- [EXCERPT TO READ]
◇ ◇ ◇ ◇ ◇ ◇ ◇

Free-viewpoint video (FVV) is a visual media technology that enables a viewer to interactively control the viewpoint from which a captured dynamic scene is observed. FVV receives input videos from each of multiple cameras and provides, for every time step in the input videos, a three-dimensional (3D) scene representation that can be used to render the scene from any viewpoint. FVV thereby enables a viewer to generate new views of a captured scene from arbitrary viewing angles rather than limiting the viewer to a predetermined viewing angle from which the scene was captured.

Streaming FVV in real-time is, however, extremely challenging: large amounts of compute and storage are necessary to encode photorealistic details, but low-latency encoding and decoding are both required to enable streaming and playback in real-time. Furthermore, low data bandwidth is required for transmission via common network infrastructure. Moreover, because streaming FVV in real-time does not permit the luxury of optimizing over an entire video sequence (offline processing), optimization must be conducted on a per-frame basis (online processing).

The present disclosure provides systems and methods for efficient encoding for streaming free-viewpoint videos (FVV) of dynamic 3D scenes. The present disclosure provides systems and methods that represent each time step of a dynamic 3D scene as a set of 3D Gaussians and that model residuals for all Gaussian attributes, thereby providing improved quality as compared to state-of-the-art techniques. The present disclosure further provides systems and methods that learn to directly compress Gaussian residuals in proportion to real-time scene dynamics, e.g., motion and illumination changes, thereby providing higher efficiency in terms of model size, as well as training and rendering speeds. The present disclosure also provides systems and methods that exploit redundancies across time-steps to limit encoding computations to only dynamic portions of the scene, thereby achieving further efficiencies.

According to various embodiments, the present disclosure provides systems and methods that create a 4D representation of a dynamic scene by creating an initial 3D representation, in the form of a set of 3D Gaussians, corresponding to an initial time step and generating, using a dual quantization-sparsity pipeline, residuals for updating the set of Gaussians at each subsequent time step. In various embodiments, the systems and methods quantize all Gaussian attribute residuals-except Gaussian positions-via an end-to-end trainable integer-based latent-decoder and sparsify Gaussian position residuals via a gating mechanism that differentiates between static and dynamic Gaussians. Once learned, the integer latents and sparse position residuals can be efficiently encoded via entropy coding and sparse matrix formats to achieve high compression factors. In various embodiments, systems and methods utilize differences between the 2D viewspace Gaussian gradients of consecutive frames to initialize learnable gates and to selectively render local image regions corresponding to highly dynamic scene content, thereby achieving further efficiencies in terms of training time and storage. On various challenging real-world dynamic scenes, embodiments of the present disclosure have been demonstrated to surpass existing state-of-the-art approaches on metrics including reconstruction quality, memory utilization, and both training and rendering speeds.

According to a first aspect, a method is provided for encoding a free-viewpoint video (FVV). The method includes receiving, as input, a first multi-view frame of a scene corresponding to a first time and generating, based on the first multi-view frame, a plurality of three-dimensional (3D) Gaussians that collectively represent the scene at the first time. Each 3D Gaussian includes a position attribute and one or more non-position attributes. The method further includes receiving, as further input, a second multi-view frame of the scene corresponding to a second time and determining, for each 3D Gaussian of the plurality of 3D Gaussians, a position residual and one or more non-position residuals. Determining the position and non-position residuals includes modeling the position residuals using a sparsity framework, modeling the non-position residuals using a quantization framework, and learning the position residuals and the non-position residuals using machine learning techniques.

◇ ◇ ◇ ◇ ◇ ◇ ◇

- [RECORD SET]
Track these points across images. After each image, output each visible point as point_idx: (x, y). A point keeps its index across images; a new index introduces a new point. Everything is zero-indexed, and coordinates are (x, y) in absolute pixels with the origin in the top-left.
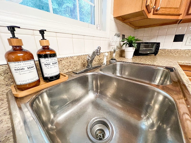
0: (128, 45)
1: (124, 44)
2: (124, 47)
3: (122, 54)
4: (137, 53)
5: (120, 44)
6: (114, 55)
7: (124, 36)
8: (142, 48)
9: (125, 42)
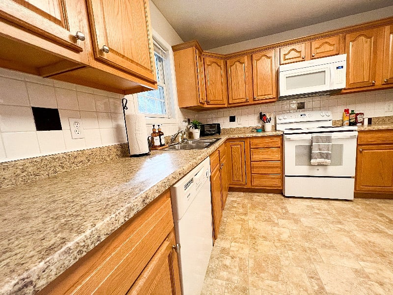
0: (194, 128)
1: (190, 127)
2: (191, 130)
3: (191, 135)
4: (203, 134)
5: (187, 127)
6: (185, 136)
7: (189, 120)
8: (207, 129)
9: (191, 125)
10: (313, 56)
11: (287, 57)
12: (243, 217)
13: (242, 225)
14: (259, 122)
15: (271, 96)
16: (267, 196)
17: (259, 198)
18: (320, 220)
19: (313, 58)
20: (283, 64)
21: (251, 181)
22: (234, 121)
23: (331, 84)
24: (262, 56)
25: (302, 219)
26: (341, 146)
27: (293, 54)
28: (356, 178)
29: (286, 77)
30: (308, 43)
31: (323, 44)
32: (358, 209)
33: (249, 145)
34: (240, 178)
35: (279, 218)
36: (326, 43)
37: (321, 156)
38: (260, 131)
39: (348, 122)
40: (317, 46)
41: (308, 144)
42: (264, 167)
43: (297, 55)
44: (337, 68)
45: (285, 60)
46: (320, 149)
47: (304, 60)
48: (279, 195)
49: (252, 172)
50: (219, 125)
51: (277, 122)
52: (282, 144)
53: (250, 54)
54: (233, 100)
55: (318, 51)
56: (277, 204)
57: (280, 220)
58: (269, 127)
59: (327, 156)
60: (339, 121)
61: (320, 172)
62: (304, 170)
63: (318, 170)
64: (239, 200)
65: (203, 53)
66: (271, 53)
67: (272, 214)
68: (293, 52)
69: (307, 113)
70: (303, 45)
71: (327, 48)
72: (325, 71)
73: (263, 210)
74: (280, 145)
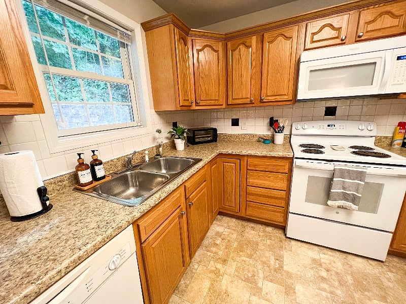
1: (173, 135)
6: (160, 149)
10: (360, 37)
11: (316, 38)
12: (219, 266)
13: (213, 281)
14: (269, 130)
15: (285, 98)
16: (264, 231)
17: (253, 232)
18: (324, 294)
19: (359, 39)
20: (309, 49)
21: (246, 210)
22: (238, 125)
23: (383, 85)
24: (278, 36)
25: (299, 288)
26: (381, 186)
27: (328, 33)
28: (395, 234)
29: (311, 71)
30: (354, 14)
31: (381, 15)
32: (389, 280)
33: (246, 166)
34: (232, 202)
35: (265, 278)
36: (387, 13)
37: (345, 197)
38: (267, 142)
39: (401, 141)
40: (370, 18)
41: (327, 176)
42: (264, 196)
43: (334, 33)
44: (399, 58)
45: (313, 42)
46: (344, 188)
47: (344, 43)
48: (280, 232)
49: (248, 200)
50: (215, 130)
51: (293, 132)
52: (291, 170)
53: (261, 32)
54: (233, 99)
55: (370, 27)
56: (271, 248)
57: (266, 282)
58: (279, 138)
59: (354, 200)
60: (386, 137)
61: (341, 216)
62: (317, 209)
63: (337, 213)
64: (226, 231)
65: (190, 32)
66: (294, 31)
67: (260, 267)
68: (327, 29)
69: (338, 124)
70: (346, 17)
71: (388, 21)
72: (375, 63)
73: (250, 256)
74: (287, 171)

◇ ◇ ◇ ◇ ◇ ◇ ◇

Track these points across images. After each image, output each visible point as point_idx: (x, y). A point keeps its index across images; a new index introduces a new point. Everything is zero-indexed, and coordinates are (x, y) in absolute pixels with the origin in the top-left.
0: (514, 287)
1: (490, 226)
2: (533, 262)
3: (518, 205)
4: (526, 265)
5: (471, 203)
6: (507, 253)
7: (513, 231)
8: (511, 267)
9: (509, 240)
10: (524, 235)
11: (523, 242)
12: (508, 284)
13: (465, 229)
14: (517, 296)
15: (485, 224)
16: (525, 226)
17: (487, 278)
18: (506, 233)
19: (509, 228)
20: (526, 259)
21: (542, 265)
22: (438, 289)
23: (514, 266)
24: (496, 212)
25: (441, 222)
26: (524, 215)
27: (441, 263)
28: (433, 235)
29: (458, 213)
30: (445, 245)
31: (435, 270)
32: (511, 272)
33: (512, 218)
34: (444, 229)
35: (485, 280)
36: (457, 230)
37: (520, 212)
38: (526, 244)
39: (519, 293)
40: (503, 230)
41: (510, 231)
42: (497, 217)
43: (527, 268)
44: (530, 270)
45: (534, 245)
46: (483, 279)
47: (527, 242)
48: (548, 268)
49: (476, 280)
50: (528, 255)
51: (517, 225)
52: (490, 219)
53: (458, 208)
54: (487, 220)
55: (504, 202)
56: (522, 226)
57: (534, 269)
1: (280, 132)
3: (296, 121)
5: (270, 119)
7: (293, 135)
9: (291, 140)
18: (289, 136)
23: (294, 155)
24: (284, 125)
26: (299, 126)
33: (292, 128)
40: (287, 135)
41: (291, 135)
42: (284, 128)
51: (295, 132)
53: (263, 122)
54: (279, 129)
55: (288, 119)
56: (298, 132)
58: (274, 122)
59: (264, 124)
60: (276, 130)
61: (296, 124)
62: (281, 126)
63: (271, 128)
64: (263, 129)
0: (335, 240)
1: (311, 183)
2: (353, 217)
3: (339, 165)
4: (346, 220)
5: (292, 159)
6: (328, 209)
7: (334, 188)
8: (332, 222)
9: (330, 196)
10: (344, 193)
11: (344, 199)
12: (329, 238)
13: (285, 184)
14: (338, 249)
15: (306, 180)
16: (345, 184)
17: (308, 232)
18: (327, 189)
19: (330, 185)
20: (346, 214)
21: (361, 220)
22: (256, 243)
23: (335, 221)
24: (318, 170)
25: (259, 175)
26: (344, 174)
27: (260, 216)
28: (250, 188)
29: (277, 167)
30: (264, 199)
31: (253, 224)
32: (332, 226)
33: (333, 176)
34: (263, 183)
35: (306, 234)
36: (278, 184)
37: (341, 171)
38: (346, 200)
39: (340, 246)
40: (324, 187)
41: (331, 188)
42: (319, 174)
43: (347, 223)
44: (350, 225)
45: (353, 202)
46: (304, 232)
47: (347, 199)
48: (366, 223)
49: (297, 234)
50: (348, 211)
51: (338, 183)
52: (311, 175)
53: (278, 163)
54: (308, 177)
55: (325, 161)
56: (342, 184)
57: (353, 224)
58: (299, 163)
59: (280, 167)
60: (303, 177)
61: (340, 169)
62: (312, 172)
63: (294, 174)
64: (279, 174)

◇ ◇ ◇ ◇ ◇ ◇ ◇

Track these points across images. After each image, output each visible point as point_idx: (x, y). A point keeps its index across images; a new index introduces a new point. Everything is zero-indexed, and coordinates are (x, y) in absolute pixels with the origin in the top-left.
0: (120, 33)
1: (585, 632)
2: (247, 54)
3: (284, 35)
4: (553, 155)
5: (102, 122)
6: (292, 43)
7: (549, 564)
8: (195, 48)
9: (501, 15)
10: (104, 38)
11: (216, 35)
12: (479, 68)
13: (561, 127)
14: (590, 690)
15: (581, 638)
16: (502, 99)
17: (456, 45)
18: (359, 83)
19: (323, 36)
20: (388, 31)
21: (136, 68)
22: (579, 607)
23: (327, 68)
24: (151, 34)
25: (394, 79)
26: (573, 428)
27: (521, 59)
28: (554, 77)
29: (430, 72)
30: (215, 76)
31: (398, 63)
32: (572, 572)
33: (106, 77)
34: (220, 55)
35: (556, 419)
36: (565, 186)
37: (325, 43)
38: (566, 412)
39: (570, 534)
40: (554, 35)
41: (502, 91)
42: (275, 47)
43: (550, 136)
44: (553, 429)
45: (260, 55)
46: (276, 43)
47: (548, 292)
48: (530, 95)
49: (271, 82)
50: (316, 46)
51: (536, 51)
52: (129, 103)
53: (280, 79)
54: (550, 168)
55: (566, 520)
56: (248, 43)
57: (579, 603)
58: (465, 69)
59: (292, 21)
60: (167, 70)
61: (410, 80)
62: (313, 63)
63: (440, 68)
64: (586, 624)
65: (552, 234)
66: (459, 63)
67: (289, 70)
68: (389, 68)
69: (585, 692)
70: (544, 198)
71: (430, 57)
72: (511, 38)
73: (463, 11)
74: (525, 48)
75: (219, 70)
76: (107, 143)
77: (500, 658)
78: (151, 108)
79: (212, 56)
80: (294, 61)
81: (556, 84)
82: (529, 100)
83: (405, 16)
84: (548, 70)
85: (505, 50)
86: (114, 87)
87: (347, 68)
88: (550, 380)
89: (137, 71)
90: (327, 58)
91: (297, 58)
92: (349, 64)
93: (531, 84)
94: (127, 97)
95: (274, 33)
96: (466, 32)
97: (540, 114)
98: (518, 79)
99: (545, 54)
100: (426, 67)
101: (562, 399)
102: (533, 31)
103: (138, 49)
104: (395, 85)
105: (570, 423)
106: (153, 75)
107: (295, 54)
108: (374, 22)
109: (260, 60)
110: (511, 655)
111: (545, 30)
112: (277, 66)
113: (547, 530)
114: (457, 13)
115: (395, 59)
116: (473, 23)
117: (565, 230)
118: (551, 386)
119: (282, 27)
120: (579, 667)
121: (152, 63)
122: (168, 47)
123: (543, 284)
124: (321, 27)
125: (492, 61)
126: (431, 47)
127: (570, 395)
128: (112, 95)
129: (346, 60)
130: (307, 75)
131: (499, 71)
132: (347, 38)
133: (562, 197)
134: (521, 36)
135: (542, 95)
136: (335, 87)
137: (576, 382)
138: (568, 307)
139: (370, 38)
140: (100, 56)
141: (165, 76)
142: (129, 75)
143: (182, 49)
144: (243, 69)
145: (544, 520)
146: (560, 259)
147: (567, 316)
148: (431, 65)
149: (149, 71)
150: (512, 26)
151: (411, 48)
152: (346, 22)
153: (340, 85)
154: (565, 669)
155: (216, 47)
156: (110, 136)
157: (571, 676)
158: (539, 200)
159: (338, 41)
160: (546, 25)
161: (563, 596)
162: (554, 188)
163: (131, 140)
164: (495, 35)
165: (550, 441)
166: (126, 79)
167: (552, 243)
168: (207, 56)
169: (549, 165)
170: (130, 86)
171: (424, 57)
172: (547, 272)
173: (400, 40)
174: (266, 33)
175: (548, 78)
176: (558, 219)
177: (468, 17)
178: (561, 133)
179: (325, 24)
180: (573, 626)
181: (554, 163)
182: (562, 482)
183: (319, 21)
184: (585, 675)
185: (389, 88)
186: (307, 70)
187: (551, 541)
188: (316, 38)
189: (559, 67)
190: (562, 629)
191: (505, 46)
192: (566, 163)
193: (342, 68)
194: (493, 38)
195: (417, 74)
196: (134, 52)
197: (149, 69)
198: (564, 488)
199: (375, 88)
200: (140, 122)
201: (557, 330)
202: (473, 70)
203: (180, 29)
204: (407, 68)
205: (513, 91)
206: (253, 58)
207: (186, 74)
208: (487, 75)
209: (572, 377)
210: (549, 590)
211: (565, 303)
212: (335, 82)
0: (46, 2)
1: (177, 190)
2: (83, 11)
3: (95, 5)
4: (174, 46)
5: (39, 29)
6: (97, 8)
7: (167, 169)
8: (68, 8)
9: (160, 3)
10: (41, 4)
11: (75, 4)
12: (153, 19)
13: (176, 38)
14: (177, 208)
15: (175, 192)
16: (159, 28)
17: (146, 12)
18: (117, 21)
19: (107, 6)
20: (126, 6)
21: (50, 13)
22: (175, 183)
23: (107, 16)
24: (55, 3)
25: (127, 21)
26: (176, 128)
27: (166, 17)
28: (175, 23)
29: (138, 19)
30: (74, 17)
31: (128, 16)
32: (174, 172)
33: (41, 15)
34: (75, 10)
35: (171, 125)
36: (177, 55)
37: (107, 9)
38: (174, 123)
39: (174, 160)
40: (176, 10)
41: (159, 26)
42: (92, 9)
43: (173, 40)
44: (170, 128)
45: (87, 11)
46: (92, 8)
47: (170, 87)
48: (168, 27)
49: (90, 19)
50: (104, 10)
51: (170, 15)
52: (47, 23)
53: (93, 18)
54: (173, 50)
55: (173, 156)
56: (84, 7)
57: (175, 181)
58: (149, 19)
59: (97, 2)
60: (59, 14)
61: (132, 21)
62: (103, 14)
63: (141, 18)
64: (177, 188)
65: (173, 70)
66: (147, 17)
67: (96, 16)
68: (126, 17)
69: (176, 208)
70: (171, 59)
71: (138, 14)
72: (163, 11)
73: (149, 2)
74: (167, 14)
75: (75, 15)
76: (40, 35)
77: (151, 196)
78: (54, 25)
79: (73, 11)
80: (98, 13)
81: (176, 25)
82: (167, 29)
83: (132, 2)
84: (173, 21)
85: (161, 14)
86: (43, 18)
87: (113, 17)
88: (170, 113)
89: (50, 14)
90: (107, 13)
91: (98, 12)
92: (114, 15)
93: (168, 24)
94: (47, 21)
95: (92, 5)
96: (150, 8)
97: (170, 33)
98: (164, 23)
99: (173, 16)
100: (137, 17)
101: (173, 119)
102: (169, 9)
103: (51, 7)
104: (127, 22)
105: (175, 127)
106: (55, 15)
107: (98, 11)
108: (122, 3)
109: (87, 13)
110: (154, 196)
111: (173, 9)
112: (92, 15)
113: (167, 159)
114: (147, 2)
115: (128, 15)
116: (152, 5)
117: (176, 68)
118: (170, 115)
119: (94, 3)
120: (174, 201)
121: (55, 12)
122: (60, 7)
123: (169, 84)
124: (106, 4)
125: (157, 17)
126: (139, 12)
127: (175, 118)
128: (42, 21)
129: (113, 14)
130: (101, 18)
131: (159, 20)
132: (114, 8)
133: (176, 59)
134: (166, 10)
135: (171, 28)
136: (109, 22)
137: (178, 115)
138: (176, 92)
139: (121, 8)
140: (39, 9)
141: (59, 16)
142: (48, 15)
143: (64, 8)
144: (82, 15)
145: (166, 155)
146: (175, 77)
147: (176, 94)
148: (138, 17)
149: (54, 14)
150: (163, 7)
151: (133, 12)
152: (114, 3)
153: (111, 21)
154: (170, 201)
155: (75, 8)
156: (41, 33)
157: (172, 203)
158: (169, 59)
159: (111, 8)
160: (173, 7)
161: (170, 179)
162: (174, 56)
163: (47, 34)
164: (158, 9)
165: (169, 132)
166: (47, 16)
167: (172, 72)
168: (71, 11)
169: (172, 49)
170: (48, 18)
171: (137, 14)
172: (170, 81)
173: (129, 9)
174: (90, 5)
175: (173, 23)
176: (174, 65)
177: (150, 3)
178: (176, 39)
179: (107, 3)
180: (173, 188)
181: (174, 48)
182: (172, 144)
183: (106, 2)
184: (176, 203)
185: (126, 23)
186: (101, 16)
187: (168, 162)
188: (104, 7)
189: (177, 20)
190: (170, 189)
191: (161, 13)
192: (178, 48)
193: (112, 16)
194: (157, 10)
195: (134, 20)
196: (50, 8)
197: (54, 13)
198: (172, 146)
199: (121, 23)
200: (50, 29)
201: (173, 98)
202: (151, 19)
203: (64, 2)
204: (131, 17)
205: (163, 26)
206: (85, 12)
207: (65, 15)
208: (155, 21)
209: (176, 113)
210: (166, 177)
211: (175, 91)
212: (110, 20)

◇ ◇ ◇ ◇ ◇ ◇ ◇

- [WORK ORDER A] In the free-viewpoint video excerpt, turn the paragraph beginning "Streaming FVV in real-time is, however," into a short bulleted list that keeps its main facts.
- [WORK ORDER B] Transcribe the free-viewpoint video excerpt word for word from "Streaming FVV in real-time is, however, extremely" to "basis (online processing).".
- [WORK ORDER C] Go on with the excerpt on encoding free-viewpoint video, picking up after its final sentence.

- [EXERCISE OUTPUT A]
- Streaming FVV in real time is extremely challenging.
- Encoding photorealistic detail needs large amounts of compute and storage, yet real-time streaming and playback require low-latency encoding and decoding.
- Transmission over common network infrastructure requires low data bandwidth.
- Real-time streaming cannot optimize over an entire video sequence (offline processing), so optimization must happen per frame (online processing).

- [EXERCISE OUTPUT B]
Streaming FVV in real-time is, however, extremely challenging: large amounts of compute and storage are necessary to encode photorealistic details, but low-latency encoding and decoding are both required to enable streaming and playback in real-time. Furthermore, low data bandwidth is required for transmission via common network infrastructure. Moreover, because streaming FVV in real-time does not permit the luxury of optimizing over an entire video sequence (offline processing), optimization must be conducted on a per-frame basis (online processing).

- [EXERCISE OUTPUT C]
In at least one embodiment, modeling the position residuals using the sparsity framework includes representing each position residual as a product of a learnable gate and a learnable full-precision position residual. In at least one embodiment, modeling the position residuals using the sparsity framework further includes initializing parameters of each learnable gate based on a score vector computed, at least in part, from a gradient of a reconstruction loss with respect to a position of a corresponding Gaussian at the second time and a gradient of a reconstruction loss with respect to a position of the corresponding Gaussian at the first time.

In at least one embodiment, modeling the non-position residuals using the quantization framework includes representing each non-position residual as a product of a learnable integer latent and a learnable codebook. In at least one embodiment, the one or more non-position attributes include a rotation attribute, a scale attribute, an opacity attribute, and/or a color attribute, and the one or more non-position residuals include a rotation residual, a scale residual, an opacity residual, and/or a color residual. In at least one embodiment, each respective rotation residual is modeled as a product of a corresponding respective rotation integer latent and a common rotation codebook, each respective scale residual is modeled as a product of a corresponding respective scale integer latent and a common scale codebook, each respective opacity residual is modeled as a product of a corresponding respective opacity integer latent and a common opacity codebook, and each respective color residual is modeled as a product of a corresponding respective color integer latent and a common color codebook.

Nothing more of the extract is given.